Davacı ısrarla davalı tarafça kendilerine gönderilen mail ve ekinde yer alan ve yine davalı tarafından teyit edilen ve belirtilen hak ediş üzerinden takibe girişildiğini, itiraz üzerine takibin durdurulduğunu belirtiyor.Tüm dosya kapsamı birlikte değerlendirildiğinde; taraflar arasında 15/10/2018vtarihli alt-işveren (taşeron) sözleşmesi bulunduğu, davalı taraf —— vekili olduğu anlaşılan ve itiraz görmeyen —— 10/6/2019 tarihli e-posta içeriğine göre davacı şirkete hakediş tutarını gösterir cari hesap dökümünün gönderildiği,——başlıklı döküm incelendiğinde davacı şirketin KDV dahil hakediş tutarının 500419,50 TL, ödemeler toplamının 412685,63 TL ve nihayet davacı yanın KDV dahil alacağının 87733,87 TL olduğu, davaya konu takibin mutabık kalınan bu tutar üzerinden başlatıldığı, takip borçlusunun cevap dilekçesinde mail tarihinden önceki döneme dair ödemeleri ileri sürdüğü anlaşıldığından davalı yanın itirazında haklı olmadığı anlaşılmış, bu nedenle davanın kabulüne karar verilerek takibin devamına, mahiyeti ve likit olduğu dikkate alınarak asıl alacağın %20 si oranında inkar tazminatına hükmedilmiştir.

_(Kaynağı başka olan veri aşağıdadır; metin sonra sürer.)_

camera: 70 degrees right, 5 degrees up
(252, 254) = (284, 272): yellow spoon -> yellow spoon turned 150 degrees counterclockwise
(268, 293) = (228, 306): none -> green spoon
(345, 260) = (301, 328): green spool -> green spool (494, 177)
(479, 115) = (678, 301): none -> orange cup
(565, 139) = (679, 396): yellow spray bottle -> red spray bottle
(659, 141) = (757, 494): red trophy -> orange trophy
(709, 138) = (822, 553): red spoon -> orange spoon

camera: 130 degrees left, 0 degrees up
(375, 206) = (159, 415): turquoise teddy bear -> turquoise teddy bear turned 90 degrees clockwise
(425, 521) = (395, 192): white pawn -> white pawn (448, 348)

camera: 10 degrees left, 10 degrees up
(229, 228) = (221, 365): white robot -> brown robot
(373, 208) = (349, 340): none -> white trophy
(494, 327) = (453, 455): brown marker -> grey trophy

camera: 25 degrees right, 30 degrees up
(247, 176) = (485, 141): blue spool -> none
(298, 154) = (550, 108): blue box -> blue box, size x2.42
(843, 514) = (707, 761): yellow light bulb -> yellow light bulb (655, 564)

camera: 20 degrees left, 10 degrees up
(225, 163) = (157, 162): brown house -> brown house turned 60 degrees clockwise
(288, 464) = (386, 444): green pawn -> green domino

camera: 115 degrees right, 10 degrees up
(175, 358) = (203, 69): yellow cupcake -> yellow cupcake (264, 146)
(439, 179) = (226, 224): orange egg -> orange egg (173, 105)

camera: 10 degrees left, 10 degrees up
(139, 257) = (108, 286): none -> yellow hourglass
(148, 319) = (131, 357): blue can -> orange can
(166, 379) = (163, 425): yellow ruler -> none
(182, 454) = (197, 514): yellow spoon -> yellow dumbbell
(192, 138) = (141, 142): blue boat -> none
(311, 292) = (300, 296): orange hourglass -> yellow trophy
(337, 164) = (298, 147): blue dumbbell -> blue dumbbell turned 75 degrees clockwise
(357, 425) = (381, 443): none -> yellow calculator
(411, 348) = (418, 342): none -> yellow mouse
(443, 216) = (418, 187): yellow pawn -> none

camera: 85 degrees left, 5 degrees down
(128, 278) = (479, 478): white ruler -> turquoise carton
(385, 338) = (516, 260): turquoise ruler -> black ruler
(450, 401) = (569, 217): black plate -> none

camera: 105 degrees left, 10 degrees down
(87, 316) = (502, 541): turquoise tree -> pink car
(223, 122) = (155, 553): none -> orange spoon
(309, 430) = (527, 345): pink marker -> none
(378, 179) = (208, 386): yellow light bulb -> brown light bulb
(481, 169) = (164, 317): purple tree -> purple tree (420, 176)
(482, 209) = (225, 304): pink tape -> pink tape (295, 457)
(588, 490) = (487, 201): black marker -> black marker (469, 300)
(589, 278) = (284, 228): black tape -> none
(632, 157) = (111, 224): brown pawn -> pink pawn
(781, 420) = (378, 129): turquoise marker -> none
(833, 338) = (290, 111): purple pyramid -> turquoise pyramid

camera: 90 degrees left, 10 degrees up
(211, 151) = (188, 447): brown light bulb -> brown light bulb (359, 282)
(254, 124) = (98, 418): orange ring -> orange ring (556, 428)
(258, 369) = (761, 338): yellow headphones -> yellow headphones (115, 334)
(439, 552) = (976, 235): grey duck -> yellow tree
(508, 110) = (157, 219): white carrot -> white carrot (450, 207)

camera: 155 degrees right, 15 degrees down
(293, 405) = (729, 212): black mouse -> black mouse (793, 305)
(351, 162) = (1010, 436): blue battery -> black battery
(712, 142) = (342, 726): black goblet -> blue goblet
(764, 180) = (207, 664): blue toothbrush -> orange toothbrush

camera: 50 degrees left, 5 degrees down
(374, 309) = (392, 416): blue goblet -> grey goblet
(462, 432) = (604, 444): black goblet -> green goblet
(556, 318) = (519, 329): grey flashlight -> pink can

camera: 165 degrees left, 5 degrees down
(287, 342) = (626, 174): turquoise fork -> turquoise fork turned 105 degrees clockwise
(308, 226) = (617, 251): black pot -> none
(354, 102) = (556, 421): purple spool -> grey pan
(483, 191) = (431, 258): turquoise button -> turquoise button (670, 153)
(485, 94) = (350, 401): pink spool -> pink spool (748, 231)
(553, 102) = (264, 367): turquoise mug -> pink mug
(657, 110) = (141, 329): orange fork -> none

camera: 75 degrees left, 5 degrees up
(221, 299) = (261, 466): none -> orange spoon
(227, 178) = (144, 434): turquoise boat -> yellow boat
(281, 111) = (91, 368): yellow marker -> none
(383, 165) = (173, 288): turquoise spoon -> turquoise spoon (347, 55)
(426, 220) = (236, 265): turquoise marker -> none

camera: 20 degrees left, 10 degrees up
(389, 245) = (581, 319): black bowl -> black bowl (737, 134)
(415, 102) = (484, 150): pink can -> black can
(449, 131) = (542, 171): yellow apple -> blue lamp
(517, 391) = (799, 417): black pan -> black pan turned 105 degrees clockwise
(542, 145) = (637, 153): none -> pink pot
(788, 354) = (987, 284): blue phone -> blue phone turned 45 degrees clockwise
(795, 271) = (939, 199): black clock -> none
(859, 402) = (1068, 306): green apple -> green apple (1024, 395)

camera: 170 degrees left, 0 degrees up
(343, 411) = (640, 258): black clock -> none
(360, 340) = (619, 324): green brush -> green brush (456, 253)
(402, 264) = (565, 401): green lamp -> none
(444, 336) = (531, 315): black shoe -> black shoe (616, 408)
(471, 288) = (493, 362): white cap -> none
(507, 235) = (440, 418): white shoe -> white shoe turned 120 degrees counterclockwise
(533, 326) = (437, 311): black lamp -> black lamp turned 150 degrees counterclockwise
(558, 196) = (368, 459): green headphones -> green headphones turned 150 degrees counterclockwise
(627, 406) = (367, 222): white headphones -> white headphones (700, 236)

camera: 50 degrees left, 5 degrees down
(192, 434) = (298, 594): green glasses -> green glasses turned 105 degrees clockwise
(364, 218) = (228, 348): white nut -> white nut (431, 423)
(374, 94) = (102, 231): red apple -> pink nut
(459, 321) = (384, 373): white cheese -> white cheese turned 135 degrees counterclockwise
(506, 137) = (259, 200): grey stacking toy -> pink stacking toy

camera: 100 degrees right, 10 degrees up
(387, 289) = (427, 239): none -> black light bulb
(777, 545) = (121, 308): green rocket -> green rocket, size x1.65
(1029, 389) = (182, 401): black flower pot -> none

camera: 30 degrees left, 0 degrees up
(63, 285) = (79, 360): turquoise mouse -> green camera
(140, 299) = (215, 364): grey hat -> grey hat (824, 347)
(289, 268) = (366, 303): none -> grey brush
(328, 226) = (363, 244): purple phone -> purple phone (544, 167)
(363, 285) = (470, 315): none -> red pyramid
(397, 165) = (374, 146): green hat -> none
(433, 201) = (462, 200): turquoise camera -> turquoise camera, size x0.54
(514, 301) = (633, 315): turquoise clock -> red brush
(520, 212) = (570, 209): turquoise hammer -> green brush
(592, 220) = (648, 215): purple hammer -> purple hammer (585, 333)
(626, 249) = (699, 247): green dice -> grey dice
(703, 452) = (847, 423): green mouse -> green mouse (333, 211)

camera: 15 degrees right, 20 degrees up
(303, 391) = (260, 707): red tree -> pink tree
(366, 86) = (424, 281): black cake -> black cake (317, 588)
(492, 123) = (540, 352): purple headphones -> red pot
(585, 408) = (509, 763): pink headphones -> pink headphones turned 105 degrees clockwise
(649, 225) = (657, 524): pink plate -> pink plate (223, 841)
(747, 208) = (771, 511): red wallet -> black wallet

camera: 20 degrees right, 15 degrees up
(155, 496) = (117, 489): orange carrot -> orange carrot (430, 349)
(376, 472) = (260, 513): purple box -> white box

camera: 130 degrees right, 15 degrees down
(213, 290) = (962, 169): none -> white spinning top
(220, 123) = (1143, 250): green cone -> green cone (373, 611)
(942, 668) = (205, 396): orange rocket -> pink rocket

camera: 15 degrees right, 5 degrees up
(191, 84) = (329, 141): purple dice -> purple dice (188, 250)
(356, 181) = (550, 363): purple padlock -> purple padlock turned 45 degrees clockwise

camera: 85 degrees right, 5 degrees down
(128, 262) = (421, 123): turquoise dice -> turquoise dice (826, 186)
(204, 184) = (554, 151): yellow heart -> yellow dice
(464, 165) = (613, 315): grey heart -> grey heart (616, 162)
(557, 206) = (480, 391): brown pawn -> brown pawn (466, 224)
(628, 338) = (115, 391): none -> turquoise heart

HÜKÜM: Gerekçesi yukarıda açıklandığı üzere:
Davanın KABULÜ ile;
—– İcra Dairesinin —— esas sayılı dosyasına yapılan itirazın iptali ile, takibin kaldığı yerden devamına,Alacağın mahiyeti ve likit olduğu dikkate alınarak asıl alacağın %20 si olan 17.546,77.-TL inkar tazminatının davalıdan alınarak davacıya verilmesine,
KARAR HARCI
2-Alınması gerekli 1.198,61 TL harcın davacı tarafından peşin olarak yatırılan 1.059,61 TL harçtan mahsubu ile eksik bakiye 139,00 TL’nin davalıdan tahsili ile hazineye irat kaydına,
ARABULUCULUK ÜCRETİ
3-6325 Sayılı Hukuk Uyuşmazlıklarında Arabuluculuk Kanunu ve Arabuluculuk Kanunu Yönetmeliği tarife hükümleri uyarınca 1.320,00 TL’nin davalıdan alınarak hazineye gelir kaydına,
AVUKATLIK ÜCRETLERİ
4-Avukatlık asgari ücret tarifesine göre davacı vekili için takdir olunan 9.200,00 TL maktu vekalet ücretinin davalıdan alınarak davacıya verilmesine,
DİĞER YARGILAMA GİDERLERİ
5-Davacı tarafından dava açılırken harç olarak yatırılan 54,40 TL başvurma harcı, 1.059,61 TL peşin harç olmak üzere toplam 1.114,01‬ TL harcın davalıdan alınarak davacıya verilmesine,
6-Davacı tarafından sarfedilen 2.700,00 TL bilirkişi ücreti ve 475,45 TL posta ücreti olmak üzere toplamda 3.175,45‬ TL’nin davalıdan alınarak davacıya verilmesine,
7-Davalı tarafından sarf edilen 100,00 TL yargılama giderinin üzerinde bırakılmasına,
8-Bakiye gider avansının karar kesinleştiğinde yatırana iadesine,Dair, davacı vekilinin ve davalı vekilinin yüzlerine karşı gerekçeli kararın tebliğden itibaren iki hafta süre içerisinde —– Bölge Adliye Mahkemesi ilgili hukuk dairesi nezdinde istinaf yasa yolu açık olmak üzere verilen karar açıkça okundu.